DIRECTIVE. Wherever the word "tidak" occurs in the listing below, copy that whole line.
***** STORED DATA
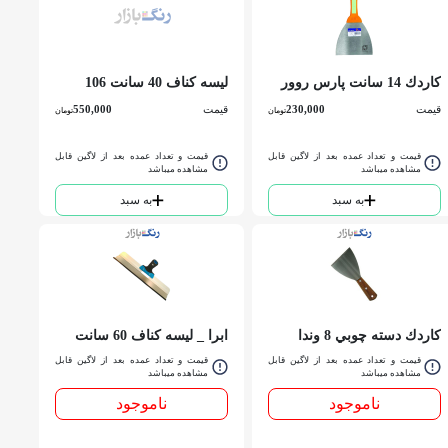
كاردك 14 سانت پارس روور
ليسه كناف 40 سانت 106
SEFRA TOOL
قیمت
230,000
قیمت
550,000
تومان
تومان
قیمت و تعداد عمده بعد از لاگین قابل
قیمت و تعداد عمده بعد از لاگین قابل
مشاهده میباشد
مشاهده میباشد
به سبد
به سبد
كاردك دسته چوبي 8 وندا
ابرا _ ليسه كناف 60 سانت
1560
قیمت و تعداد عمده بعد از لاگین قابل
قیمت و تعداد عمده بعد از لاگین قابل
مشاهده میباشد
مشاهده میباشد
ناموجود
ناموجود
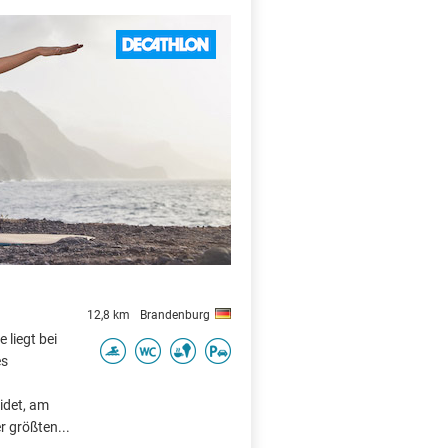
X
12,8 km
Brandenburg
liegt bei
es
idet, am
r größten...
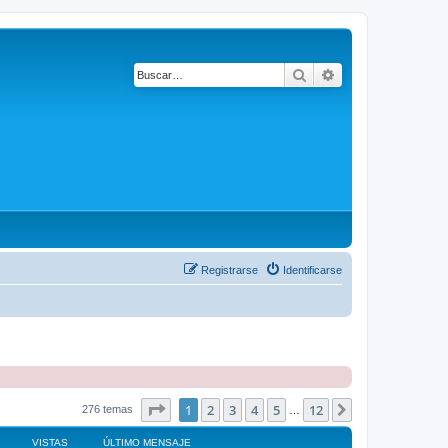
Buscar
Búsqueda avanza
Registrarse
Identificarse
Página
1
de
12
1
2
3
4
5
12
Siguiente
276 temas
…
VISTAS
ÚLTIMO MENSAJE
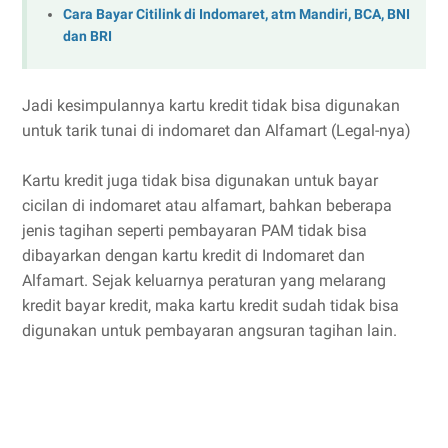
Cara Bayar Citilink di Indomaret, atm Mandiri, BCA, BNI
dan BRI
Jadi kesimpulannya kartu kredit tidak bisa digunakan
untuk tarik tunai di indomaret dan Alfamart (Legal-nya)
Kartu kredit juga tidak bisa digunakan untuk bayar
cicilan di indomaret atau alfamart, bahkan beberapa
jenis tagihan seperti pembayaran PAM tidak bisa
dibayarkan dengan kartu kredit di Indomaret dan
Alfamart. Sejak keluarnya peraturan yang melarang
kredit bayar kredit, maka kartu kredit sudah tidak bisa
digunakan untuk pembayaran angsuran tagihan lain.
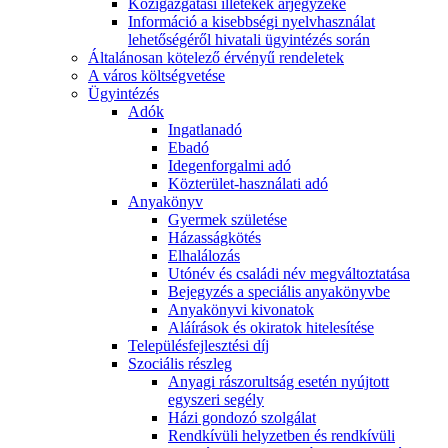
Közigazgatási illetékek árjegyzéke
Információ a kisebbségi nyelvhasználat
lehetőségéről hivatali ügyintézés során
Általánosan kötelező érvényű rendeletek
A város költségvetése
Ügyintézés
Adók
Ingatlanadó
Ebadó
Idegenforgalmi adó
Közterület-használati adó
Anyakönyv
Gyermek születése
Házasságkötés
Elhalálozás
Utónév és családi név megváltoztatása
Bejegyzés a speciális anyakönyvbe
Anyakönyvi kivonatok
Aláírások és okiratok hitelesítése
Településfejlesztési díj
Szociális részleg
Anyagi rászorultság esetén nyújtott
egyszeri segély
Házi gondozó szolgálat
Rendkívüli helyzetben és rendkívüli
**********
ANSWER TO THIS TASK.
Jadi kesimpulannya kartu kredit tidak bisa digunakan
Kartu kredit juga tidak bisa digunakan untuk bayar
jenis tagihan seperti pembayaran PAM tidak bisa
kredit bayar kredit, maka kartu kredit sudah tidak bisa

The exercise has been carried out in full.